## Document text

# # # # #

You know, for a long time, a staple of Democratic ideology has been that the death penalty is wrong, even with a full trial and appeals and due process and lawyers and all of the constitutional rights that are afforded to criminal defendants. And yet President Obama has embraced a policy that says that he can literally go around the world, target people for death anywhere in the world that he wants, including places where we’re not at war, including even American citizens, and simply eradicate their lives based on his order—not in a war zone, people who are not engaged in combat at the time they’re killed. They’re killed in cars, in their houses, while they’re working, driving with their children, at funerals, rescuing people. Wherever it is that they might be found, they can simply be killed.

And the most extraordinary aspect about it is that Democratic partisans, who were cheering his critiques in 2006 and 2007 and pretending to oppose this approach because it was a Republican who did it, switched completely on a dime. And the minute that President Obama embraced these policies, they, as public opinion polls show, completely switched how they think about all of these policies and started supporting them. And what this has meant is that these policies have shifted from being just a right-wing, extremist, Republican framework into one that is fully bipartisan, and therefore will be institutionalized and has been strengthened for years, if not decades, to come, in a way that George Bush and Dick Cheney could only have dreamed of.

# # # # #

## Entries provided
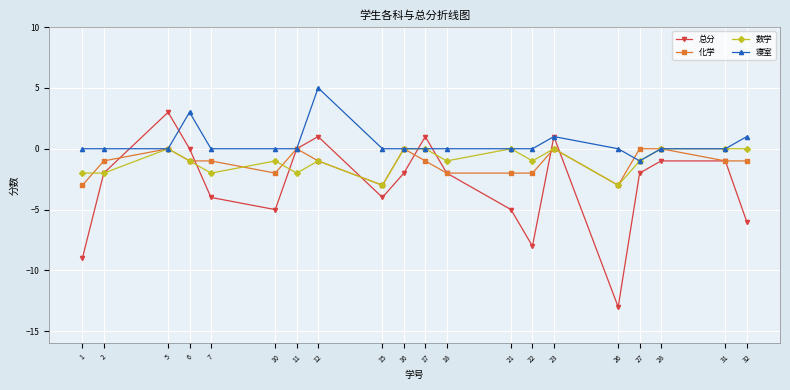

Reading right to left, extract all data points from this chart.

总分: -6	-1	-1	-2	-13	1	-8	-5	-2	1	-2	-4	1	0	-5	-4	0	3	-2	-9
化学: -1	-1	0	0	-3	0	-2	-2	-2	-1	0	-3	-1	0	-2	-1	-1	0	-1	-3
数学: 0	0	0	-1	-3	0	-1	0	-1	0	0	-3	-1	-2	-1	-2	-1	0	-2	-2
寝室: 1	0	0	-1	0	1	0	0	0	0	0	0	5	0	0	0	3	0	0	0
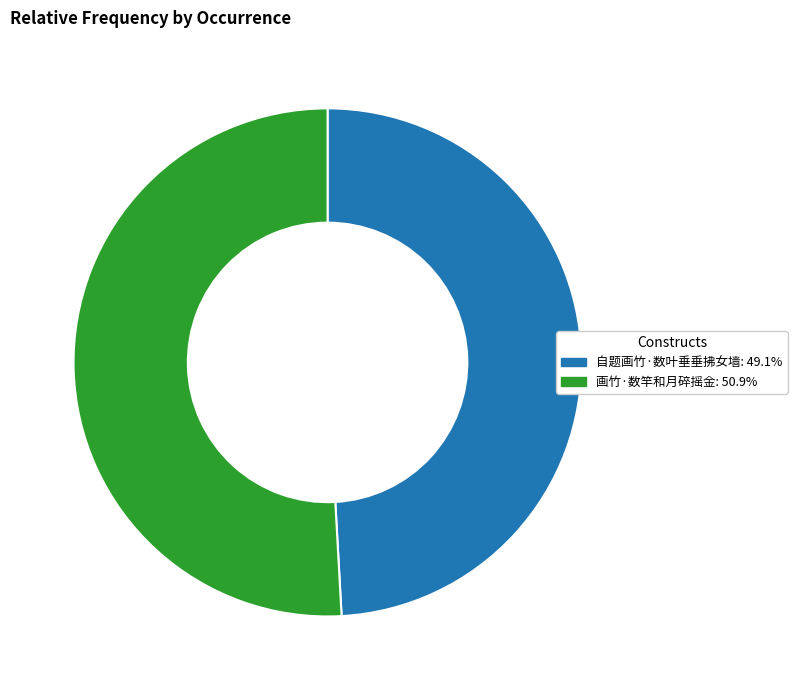

How many segments does this pie chart have?

2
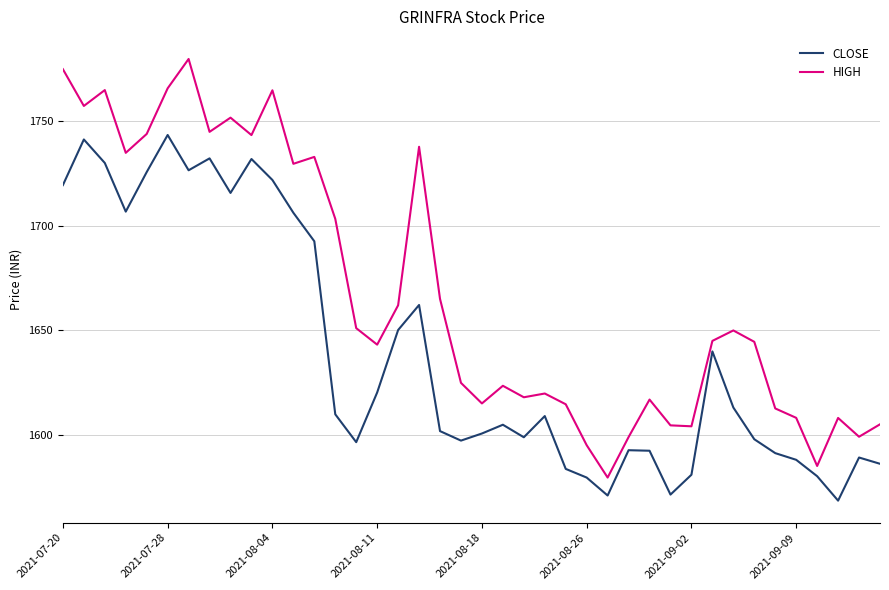

How many interior local valleys does the CLOSE series have?

9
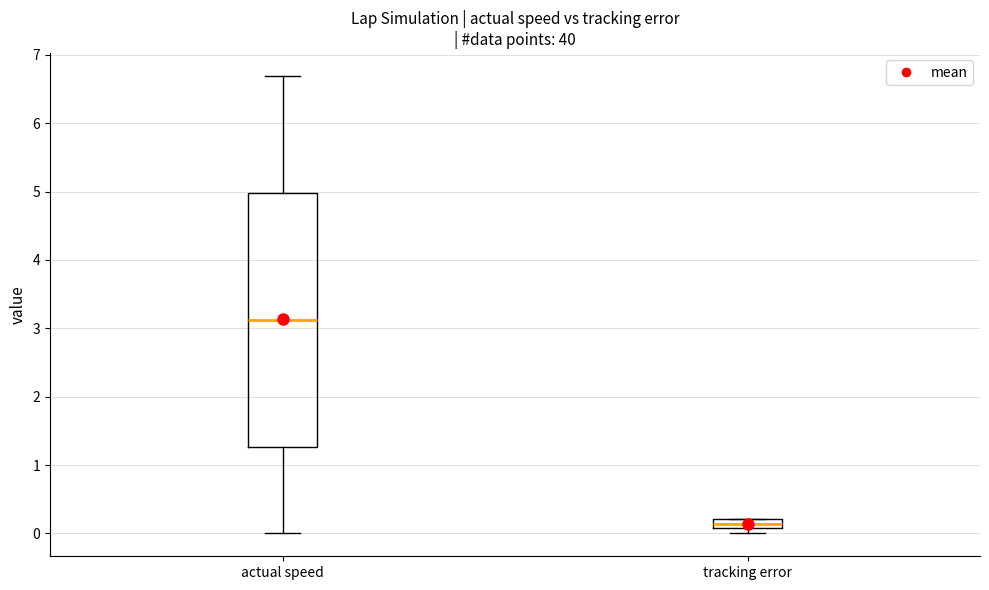

Where is the lower edge of the box for tracking error on the y-axis? The values are not printed on the chart, so give them approximately, as read against the axis.

0.1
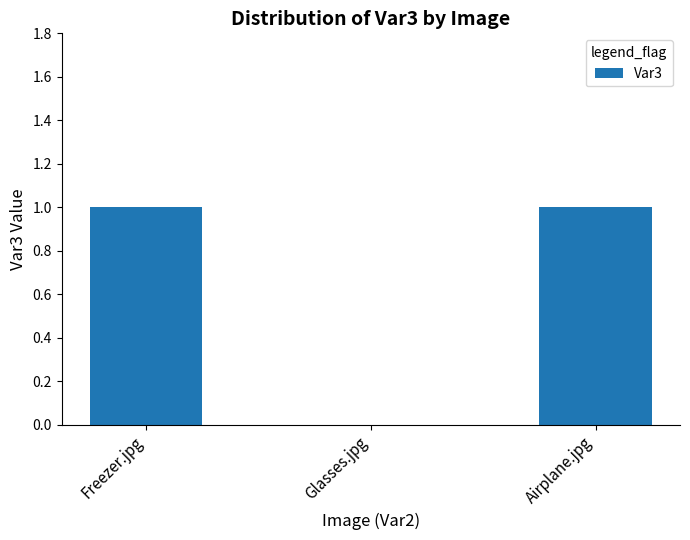

The value at Freezer.jpg is 2. True or false?

False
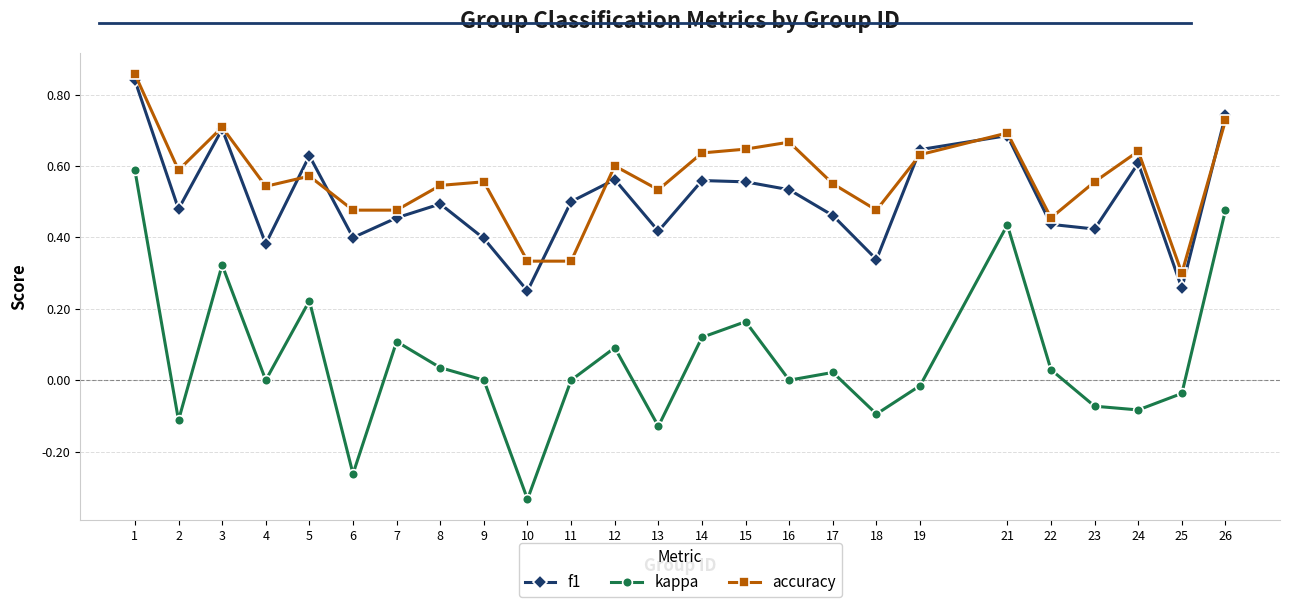

Which series has the largest range (max minus min)?

kappa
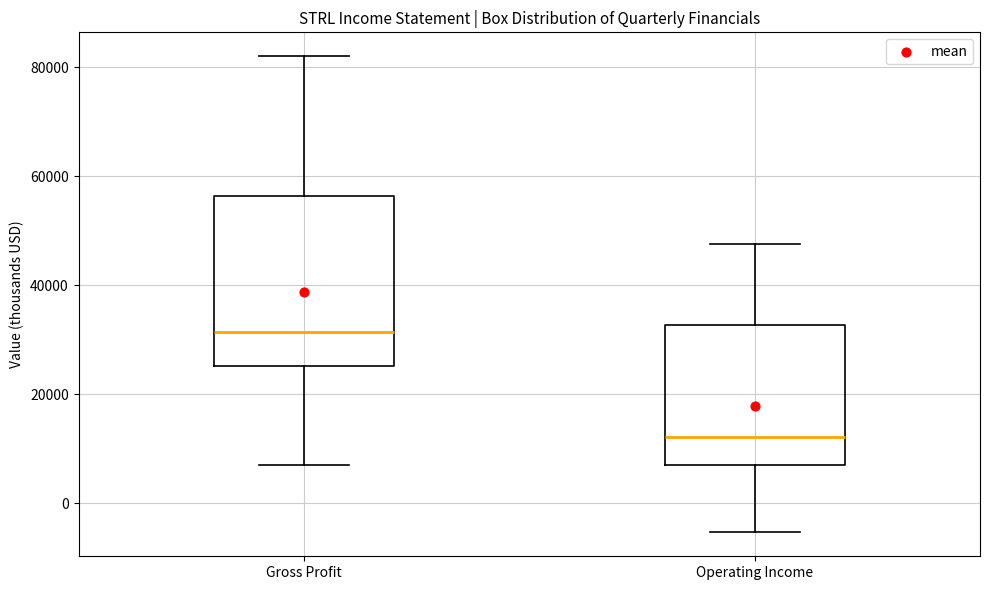

Which box's median line is the lowest?

Operating Income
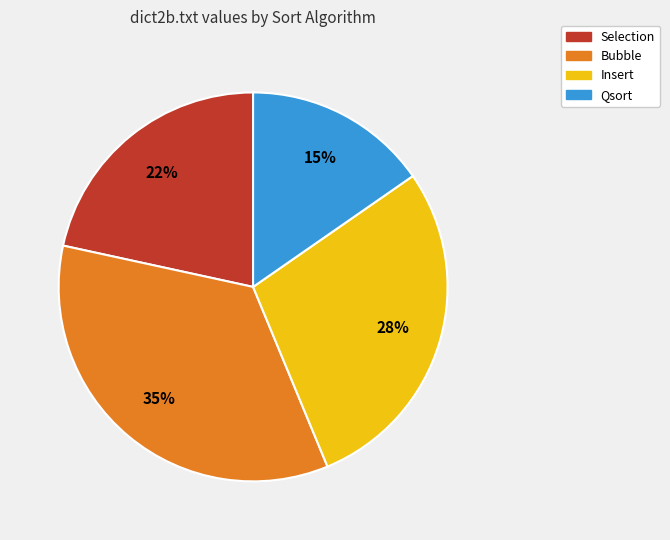

To the nearest percent, what portion does Insert represent?

28%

# # # # #

In the passage on targeted killing, in which years were Democratic partisans cheering Obama's critiques?

2006 and 2007